**GIVEN PROBLEM**. Format every line of the data below as a numbered list, omitting any blank lines.

***** ENTRIES SHOWN

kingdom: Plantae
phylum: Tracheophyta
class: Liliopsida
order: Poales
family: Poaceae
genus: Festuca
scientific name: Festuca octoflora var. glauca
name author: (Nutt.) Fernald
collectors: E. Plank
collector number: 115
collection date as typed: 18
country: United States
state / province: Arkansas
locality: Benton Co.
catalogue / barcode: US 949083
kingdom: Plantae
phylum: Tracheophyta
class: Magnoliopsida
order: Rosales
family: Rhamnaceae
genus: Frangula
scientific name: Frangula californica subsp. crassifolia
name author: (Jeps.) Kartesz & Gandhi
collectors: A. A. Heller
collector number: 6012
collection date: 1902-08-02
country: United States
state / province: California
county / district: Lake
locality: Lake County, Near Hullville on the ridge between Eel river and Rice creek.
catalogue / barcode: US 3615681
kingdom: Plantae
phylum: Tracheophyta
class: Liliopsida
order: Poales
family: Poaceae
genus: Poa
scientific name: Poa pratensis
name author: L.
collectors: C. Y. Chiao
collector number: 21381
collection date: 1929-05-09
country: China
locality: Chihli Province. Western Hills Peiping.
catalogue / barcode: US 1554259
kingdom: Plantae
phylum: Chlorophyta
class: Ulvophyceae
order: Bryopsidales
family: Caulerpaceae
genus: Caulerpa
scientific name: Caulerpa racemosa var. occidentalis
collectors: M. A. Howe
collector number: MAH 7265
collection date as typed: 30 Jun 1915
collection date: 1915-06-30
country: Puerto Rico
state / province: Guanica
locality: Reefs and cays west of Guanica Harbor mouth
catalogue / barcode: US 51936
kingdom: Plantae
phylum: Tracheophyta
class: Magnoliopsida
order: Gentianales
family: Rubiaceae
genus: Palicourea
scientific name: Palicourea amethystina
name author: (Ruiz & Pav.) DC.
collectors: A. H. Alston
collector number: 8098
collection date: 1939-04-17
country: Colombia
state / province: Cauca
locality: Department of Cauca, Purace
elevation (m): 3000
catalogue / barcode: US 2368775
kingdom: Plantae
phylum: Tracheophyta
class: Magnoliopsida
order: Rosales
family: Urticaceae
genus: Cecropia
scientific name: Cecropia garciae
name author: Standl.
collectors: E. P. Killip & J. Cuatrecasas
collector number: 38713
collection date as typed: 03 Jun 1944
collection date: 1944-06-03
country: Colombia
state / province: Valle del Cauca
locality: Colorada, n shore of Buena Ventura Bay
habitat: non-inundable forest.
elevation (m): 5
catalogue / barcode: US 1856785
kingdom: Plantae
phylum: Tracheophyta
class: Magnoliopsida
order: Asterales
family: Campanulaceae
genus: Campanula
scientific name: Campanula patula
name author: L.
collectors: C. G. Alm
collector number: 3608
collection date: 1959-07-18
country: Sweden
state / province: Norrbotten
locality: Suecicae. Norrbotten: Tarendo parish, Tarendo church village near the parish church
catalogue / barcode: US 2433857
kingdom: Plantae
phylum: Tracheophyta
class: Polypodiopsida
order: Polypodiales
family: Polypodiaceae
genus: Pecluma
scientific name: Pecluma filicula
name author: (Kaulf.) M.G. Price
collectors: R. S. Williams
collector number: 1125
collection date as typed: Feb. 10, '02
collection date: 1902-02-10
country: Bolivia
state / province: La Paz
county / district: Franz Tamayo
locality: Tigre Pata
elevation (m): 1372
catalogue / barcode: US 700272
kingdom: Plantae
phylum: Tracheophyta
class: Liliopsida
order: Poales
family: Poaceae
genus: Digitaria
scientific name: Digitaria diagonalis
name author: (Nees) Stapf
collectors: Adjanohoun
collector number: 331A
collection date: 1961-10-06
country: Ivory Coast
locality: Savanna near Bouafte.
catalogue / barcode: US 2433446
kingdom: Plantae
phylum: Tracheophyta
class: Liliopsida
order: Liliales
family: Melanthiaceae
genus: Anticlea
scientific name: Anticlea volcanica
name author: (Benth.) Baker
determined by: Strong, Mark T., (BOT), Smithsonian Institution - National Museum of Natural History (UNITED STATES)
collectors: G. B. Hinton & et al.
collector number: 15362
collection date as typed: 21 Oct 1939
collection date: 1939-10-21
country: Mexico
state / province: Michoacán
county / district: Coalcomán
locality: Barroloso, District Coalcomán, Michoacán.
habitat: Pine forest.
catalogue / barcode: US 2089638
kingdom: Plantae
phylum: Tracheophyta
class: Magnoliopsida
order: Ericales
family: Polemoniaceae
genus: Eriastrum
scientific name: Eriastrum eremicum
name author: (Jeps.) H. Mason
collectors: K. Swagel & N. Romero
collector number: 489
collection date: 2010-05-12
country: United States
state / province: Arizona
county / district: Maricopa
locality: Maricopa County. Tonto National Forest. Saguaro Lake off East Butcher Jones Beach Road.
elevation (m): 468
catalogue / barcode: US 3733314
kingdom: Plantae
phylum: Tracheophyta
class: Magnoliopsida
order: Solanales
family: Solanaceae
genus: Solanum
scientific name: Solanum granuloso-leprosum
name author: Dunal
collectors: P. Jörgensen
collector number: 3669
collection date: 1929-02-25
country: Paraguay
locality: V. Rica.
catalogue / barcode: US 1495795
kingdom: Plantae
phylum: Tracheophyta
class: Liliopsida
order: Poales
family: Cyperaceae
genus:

**********

**CORRECT ANSWER**.
1. kingdom: Plantae
2. phylum: Tracheophyta
3. class: Liliopsida
4. order: Poales
5. family: Poaceae
6. genus: Festuca
7. scientific name: Festuca octoflora var. glauca
8. name author: (Nutt.) Fernald
9. collectors: E. Plank
10. collector number: 115
11. collection date as typed: 18
12. country: United States
13. state / province: Arkansas
14. locality: Benton Co.
15. catalogue / barcode: US 949083
16. kingdom: Plantae
17. phylum: Tracheophyta
18. class: Magnoliopsida
19. order: Rosales
20. family: Rhamnaceae
21. genus: Frangula
22. scientific name: Frangula californica subsp. crassifolia
23. name author: (Jeps.) Kartesz & Gandhi
24. collectors: A. A. Heller
25. collector number: 6012
26. collection date: 1902-08-02
27. country: United States
28. state / province: California
29. county / district: Lake
30. locality: Lake County, Near Hullville on the ridge between Eel river and Rice creek.
31. catalogue / barcode: US 3615681
32. kingdom: Plantae
33. phylum: Tracheophyta
34. class: Liliopsida
35. order: Poales
36. family: Poaceae
37. genus: Poa
38. scientific name: Poa pratensis
39. name author: L.
40. collectors: C. Y. Chiao
41. collector number: 21381
42. collection date: 1929-05-09
43. country: China
44. locality: Chihli Province. Western Hills Peiping.
45. catalogue / barcode: US 1554259
46. kingdom: Plantae
47. phylum: Chlorophyta
48. class: Ulvophyceae
49. order: Bryopsidales
50. family: Caulerpaceae
51. genus: Caulerpa
52. scientific name: Caulerpa racemosa var. occidentalis
53. collectors: M. A. Howe
54. collector number: MAH 7265
55. collection date as typed: 30 Jun 1915
56. collection date: 1915-06-30
57. country: Puerto Rico
58. state / province: Guanica
59. locality: Reefs and cays west of Guanica Harbor mouth
60. catalogue / barcode: US 51936
61. kingdom: Plantae
62. phylum: Tracheophyta
63. class: Magnoliopsida
64. order: Gentianales
65. family: Rubiaceae
66. genus: Palicourea
67. scientific name: Palicourea amethystina
68. name author: (Ruiz & Pav.) DC.
69. collectors: A. H. Alston
70. collector number: 8098
71. collection date: 1939-04-17
72. country: Colombia
73. state / province: Cauca
74. locality: Department of Cauca, Purace
75. elevation (m): 3000
76. catalogue / barcode: US 2368775
77. kingdom: Plantae
78. phylum: Tracheophyta
79. class: Magnoliopsida
80. order: Rosales
81. family: Urticaceae
82. genus: Cecropia
83. scientific name: Cecropia garciae
84. name author: Standl.
85. collectors: E. P. Killip & J. Cuatrecasas
86. collector number: 38713
87. collection date as typed: 03 Jun 1944
88. collection date: 1944-06-03
89. country: Colombia
90. state / province: Valle del Cauca
91. locality: Colorada, n shore of Buena Ventura Bay
92. habitat: non-inundable forest.
93. elevation (m): 5
94. catalogue / barcode: US 1856785
95. kingdom: Plantae
96. phylum: Tracheophyta
97. class: Magnoliopsida
98. order: Asterales
99. family: Campanulaceae
100. genus: Campanula
101. scientific name: Campanula patula
102. name author: L.
103. collectors: C. G. Alm
104. collector number: 3608
105. collection date: 1959-07-18
106. country: Sweden
107. state / province: Norrbotten
108. locality: Suecicae. Norrbotten: Tarendo parish, Tarendo church village near the parish church
109. catalogue / barcode: US 2433857
110. kingdom: Plantae
111. phylum: Tracheophyta
112. class: Polypodiopsida
113. order: Polypodiales
114. family: Polypodiaceae
115. genus: Pecluma
116. scientific name: Pecluma filicula
117. name author: (Kaulf.) M.G. Price
118. collectors: R. S. Williams
119. collector number: 1125
120. collection date as typed: Feb. 10, '02
121. collection date: 1902-02-10
122. country: Bolivia
123. state / province: La Paz
124. county / district: Franz Tamayo
125. locality: Tigre Pata
126. elevation (m): 1372
127. catalogue / barcode: US 700272
128. kingdom: Plantae
129. phylum: Tracheophyta
130. class: Liliopsida
131. order: Poales
132. family: Poaceae
133. genus: Digitaria
134. scientific name: Digitaria diagonalis
135. name author: (Nees) Stapf
136. collectors: Adjanohoun
137. collector number: 331A
138. collection date: 1961-10-06
139. country: Ivory Coast
140. locality: Savanna near Bouafte.
141. catalogue / barcode: US 2433446
142. kingdom: Plantae
143. phylum: Tracheophyta
144. class: Liliopsida
145. order: Liliales
146. family: Melanthiaceae
147. genus: Anticlea
148. scientific name: Anticlea volcanica
149. name author: (Benth.) Baker
150. determined by: Strong, Mark T., (BOT), Smithsonian Institution - National Museum of Natural History (UNITED STATES)
151. collectors: G. B. Hinton & et al.
152. collector number: 15362
153. collection date as typed: 21 Oct 1939
154. collection date: 1939-10-21
155. country: Mexico
156. state / province: Michoacán
157. county / district: Coalcomán
158. locality: Barroloso, District Coalcomán, Michoacán.
159. habitat: Pine forest.
160. catalogue / barcode: US 2089638
161. kingdom: Plantae
162. phylum: Tracheophyta
163. class: Magnoliopsida
164. order: Ericales
165. family: Polemoniaceae
166. genus: Eriastrum
167. scientific name: Eriastrum eremicum
168. name author: (Jeps.) H. Mason
169. collectors: K. Swagel & N. Romero
170. collector number: 489
171. collection date: 2010-05-12
172. country: United States
173. state / province: Arizona
174. county / district: Maricopa
175. locality: Maricopa County. Tonto National Forest. Saguaro Lake off East Butcher Jones Beach Road.
176. elevation (m): 468
177. catalogue / barcode: US 3733314
178. kingdom: Plantae
179. phylum: Tracheophyta
180. class: Magnoliopsida
181. order: Solanales
182. family: Solanaceae
183. genus: Solanum
184. scientific name: Solanum granuloso-leprosum
185. name author: Dunal
186. collectors: P. Jörgensen
187. collector number: 3669
188. collection date: 1929-02-25
189. country: Paraguay
190. locality: V. Rica.
191. catalogue / barcode: US 1495795
192. kingdom: Plantae
193. phylum: Tracheophyta
194. class: Liliopsida
195. order: Poales
196. family: Cyperaceae
197. genus:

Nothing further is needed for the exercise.